- [WHAT YOU NEED TO DO]:
Please return every line of text in the entries below word for word, leaving the pictures out of your reply.

+ + + +

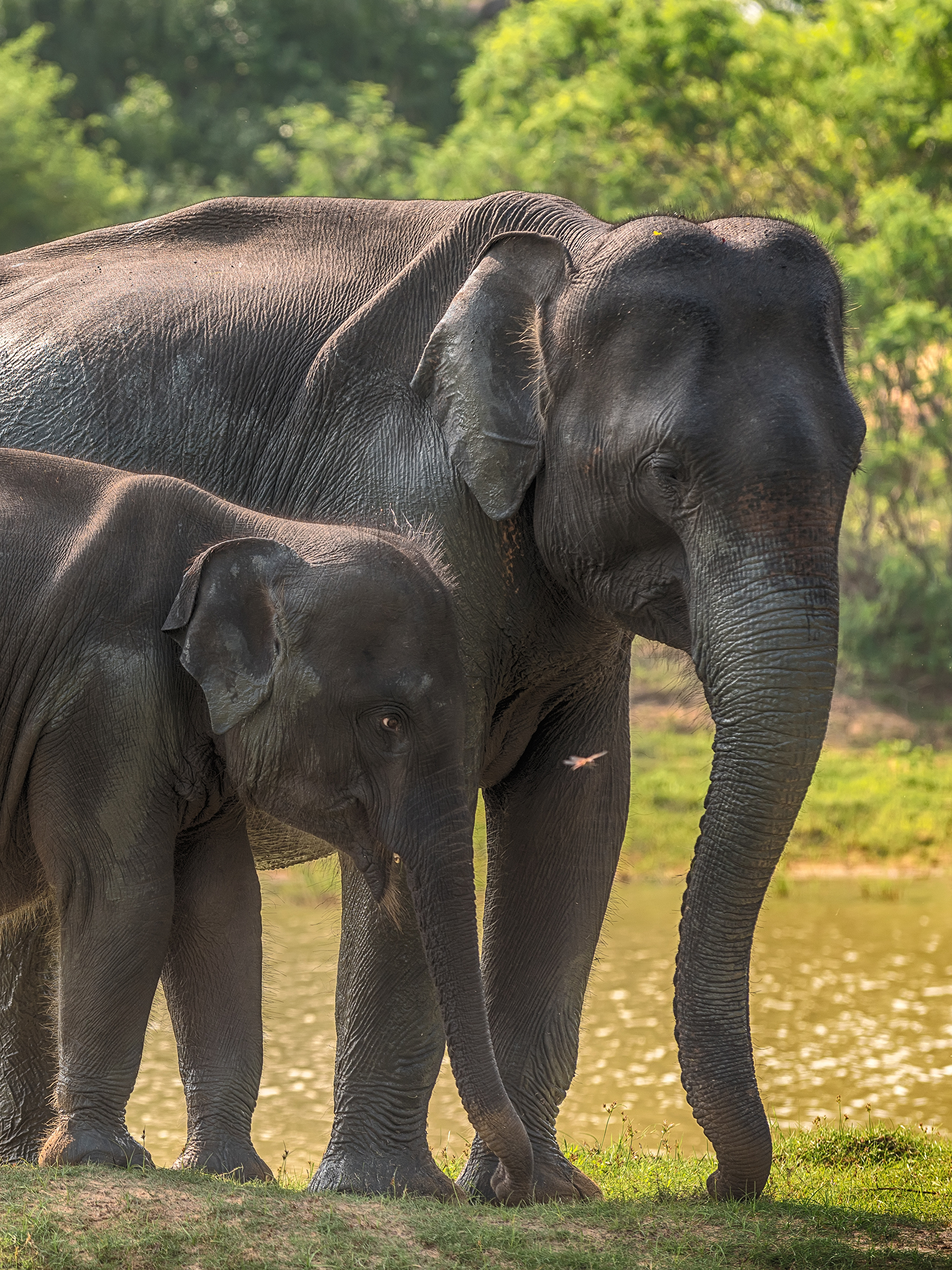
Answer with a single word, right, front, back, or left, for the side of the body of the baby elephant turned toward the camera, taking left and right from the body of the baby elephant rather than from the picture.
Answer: right

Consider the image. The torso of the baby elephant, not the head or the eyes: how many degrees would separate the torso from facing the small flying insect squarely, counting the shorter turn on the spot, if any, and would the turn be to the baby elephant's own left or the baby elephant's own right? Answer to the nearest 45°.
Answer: approximately 45° to the baby elephant's own left

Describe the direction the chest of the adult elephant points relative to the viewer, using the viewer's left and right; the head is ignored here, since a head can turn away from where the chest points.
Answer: facing the viewer and to the right of the viewer
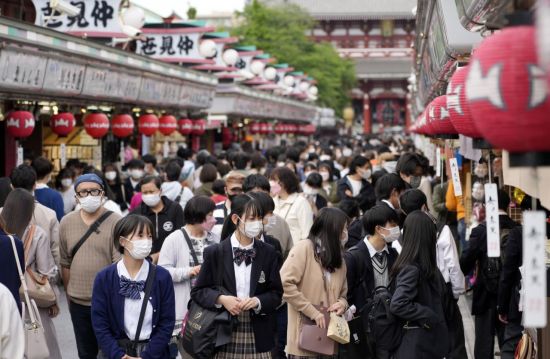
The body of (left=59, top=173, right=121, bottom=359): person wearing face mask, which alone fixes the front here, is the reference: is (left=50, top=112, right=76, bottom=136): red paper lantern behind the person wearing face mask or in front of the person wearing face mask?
behind

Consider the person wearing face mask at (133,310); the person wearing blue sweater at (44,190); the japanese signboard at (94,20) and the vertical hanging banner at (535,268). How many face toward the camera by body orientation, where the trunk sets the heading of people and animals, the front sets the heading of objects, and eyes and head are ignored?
3

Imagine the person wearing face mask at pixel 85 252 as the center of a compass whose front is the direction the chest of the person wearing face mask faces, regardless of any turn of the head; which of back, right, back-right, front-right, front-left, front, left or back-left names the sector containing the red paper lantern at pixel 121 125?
back

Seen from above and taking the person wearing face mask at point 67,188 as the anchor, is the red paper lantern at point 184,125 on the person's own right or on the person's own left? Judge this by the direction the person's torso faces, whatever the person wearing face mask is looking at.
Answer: on the person's own left

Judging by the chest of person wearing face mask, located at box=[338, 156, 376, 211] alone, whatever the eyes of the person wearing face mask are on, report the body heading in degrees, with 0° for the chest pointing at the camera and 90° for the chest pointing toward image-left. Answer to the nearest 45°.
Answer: approximately 315°

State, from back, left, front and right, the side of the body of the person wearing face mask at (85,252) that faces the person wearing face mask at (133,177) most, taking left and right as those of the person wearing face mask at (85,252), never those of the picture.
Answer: back

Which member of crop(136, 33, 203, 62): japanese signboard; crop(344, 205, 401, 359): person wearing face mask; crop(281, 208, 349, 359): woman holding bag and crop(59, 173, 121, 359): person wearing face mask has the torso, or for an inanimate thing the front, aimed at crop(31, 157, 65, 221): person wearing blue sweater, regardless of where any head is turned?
the japanese signboard

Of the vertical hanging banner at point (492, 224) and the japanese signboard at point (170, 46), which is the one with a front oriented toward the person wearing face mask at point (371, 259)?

+ + + +

- [OUTPUT FOR THIS TASK]:
Answer with a single word, right, front, back, or left, for the side of the body of the baby elephant turned toward the camera, taking left and right from the body of the baby elephant rather than from the picture.
Answer: right

Consider the image. The torso of the baby elephant, not the head or the eyes: how many degrees would separate the torso from facing the small flying insect squarely, counting the shorter turn on the spot, if any, and would the turn be to the baby elephant's own left or the baby elephant's own right? Answer to the nearest 45°.
Answer: approximately 45° to the baby elephant's own left

Describe the direction the chest of the adult elephant points relative to the viewer, using the viewer's left and right; the head is ignored here, since a head can turn away from where the chest points.
Answer: facing the viewer and to the right of the viewer
The body of (left=59, top=173, right=121, bottom=359): person wearing face mask, which alone fixes the front here, is the reference: is (left=50, top=112, right=76, bottom=136): red paper lantern behind the person wearing face mask or in front of the person wearing face mask?
behind

Consider the person wearing face mask at (133,310); the person wearing blue sweater at (44,190); the japanese signboard at (94,20) and the vertical hanging banner at (535,268). How many face toward the camera by body orientation, where the trunk sets the heading of people and animals, the front sets the heading of objects, and eyes and head are ignored?
3

Imagine the person wearing face mask at pixel 85 252 as the center of a compass whose front is the direction the chest of the person wearing face mask faces, regardless of any turn of the head; which of back, right, back-right, front-right, front-left, front, left or back-left names the sector containing the red paper lantern at pixel 121 125?
back

Seen from above and taking the person wearing face mask at point 67,188 as the anchor, is the red paper lantern at point 184,125 on the person's own right or on the person's own left? Judge this by the direction the person's torso faces, whatever the person wearing face mask is looking at.
Answer: on the person's own left

Judging by the chest of person wearing face mask, located at box=[338, 156, 376, 211] alone, whatever the eyes of the person wearing face mask are on, report the body heading in degrees, with 0° for the chest pointing at the camera and 90° for the chest pointing toward image-left. Answer to the nearest 45°.
Answer: approximately 315°

State, from back, left, front and right, the side of the body of the person wearing face mask at (85,252) that faces the person wearing face mask at (133,177) most, taking left and right as those of the person wearing face mask at (85,252), never those of the picture.
Answer: back

Which member of crop(136, 33, 203, 62): japanese signboard; crop(344, 205, 401, 359): person wearing face mask; crop(281, 208, 349, 359): woman holding bag and crop(59, 173, 121, 359): person wearing face mask has the torso, or for an inanimate thing the front, aimed at crop(31, 157, 65, 221): person wearing blue sweater, regardless of where any head is turned?
the japanese signboard

Of the vertical hanging banner at point (492, 224) and the japanese signboard at point (170, 46), which is the one with a front oriented toward the person wearing face mask at point (371, 259)?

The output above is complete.